Dev Talk #1 – Hear from the devs of Gerda: A Flame in Winter
Check out the first in a new mini-series of dev talks with Hans and Shalev from PortaPlay, the developers behind Gerda: A Flame in Winter.
We recently had the pleasure of hosting some of the PortaPlay team in our Paris office and we thought we’d make the most of it by recording an interview with them so you could learn more about Gerda: A Flame in Winter and the people behind it!
The first in the series introduces the game straight from PortaPlay’s mouth. We hear from Hans Von Knut Skovfoged, the CEO and Creative Director, and Shalev Moran, the Lead Designer. Together, they talk more about the game, the tough situation Gerda is forced into, and how hard it will be for her to get out of it unchanged.
Save the date – you can wishlist Gerda: A Flame in Winter on Steam so you don’t forget the date! It releases on September 1, 2022, on Nintendo Switch and Steam.
Can you introduce yourself and your title at PortaPlay?
Shalev: Hi. I’m Shalev Moran. I’m the lead designer at PortaPlay.
Hans: Hi I’m Hans Von Knut Skovfoged, I’m the CEO and Creative Director at PortaPlay.
Can you tell us more about Gerda: A Flame in Winter?
Shalev: Gerda: A Flame in Winter is an adventure RPG somewhere in the middle between these two genres. A game where you make a lot of decisions about your relationships and your connections to different people while trying to navigate a lot of tense situations.
Hans: The game is about a normal woman, a civilian, which during wartime is met with a lot of different challenges and dilemmas caught between the occupational forces and the local inhabitants. Someone in her family is in danger and she has to save them. But how? How can you stand up to oppression when you’re just a civilian?
What are the questions you seek to ask with this game?
Shalev: What are the questions that we seek to bring up with Gerda: A Flame in Winter? Perhaps first and foremost is how are you willing to act when you don’t have a clean way out? In times of crisis, you don’t get to be the image of justice. You have to get your hands dirty or you have to make choices that are not perfect and will not satisfy everybody. And when that happens and you still have to act, what kind of action do you do? So that’s maybe the first motivation.

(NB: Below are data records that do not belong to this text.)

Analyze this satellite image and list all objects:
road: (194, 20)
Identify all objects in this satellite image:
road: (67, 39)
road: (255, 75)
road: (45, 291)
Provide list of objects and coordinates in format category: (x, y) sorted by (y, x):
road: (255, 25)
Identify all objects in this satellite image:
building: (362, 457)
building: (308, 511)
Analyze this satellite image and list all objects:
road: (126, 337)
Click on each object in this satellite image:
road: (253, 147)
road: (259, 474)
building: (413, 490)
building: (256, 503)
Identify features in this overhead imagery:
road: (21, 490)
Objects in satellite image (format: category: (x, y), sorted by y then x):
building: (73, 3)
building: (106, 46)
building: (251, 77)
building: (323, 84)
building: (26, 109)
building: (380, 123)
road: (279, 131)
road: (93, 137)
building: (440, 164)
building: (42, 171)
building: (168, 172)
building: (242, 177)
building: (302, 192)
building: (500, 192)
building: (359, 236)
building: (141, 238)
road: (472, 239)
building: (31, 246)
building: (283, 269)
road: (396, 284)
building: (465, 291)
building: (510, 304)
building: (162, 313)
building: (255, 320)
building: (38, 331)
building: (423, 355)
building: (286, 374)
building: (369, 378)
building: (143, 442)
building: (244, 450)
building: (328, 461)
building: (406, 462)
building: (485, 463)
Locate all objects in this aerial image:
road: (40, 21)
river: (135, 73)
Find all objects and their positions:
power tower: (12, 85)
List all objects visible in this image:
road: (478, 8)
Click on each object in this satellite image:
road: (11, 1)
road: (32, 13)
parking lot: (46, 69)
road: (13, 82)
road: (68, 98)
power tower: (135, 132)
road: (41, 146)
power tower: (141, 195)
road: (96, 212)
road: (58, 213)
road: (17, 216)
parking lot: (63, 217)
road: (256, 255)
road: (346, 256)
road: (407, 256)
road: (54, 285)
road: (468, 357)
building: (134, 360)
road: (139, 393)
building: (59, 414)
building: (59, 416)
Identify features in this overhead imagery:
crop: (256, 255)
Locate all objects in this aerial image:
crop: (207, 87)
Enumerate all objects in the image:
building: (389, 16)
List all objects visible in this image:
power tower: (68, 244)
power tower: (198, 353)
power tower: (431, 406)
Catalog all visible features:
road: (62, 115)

Hans: Another motivation for doing Gerda is we really wanted a game where there was other ways of solving things than shooting and blowing things up. We really wanted a game where you as a nurse and not only a nurse who tries to save lives, but a nurse who’s half Danish and half German, so have family on each side of the conflict, helps to solve the problem. And if your course in life to save lives, then of course, you have to somehow try to save everybody. So doing a game where you try to figure out ways to solve this, to save as many people as possible, has been one of the goals with this game and trying to do that. Well, it might be hard, it might be easy. It might be impossible. We won’t reveal that. But we can just say, as in real life, then pleasing everybody can be really hard.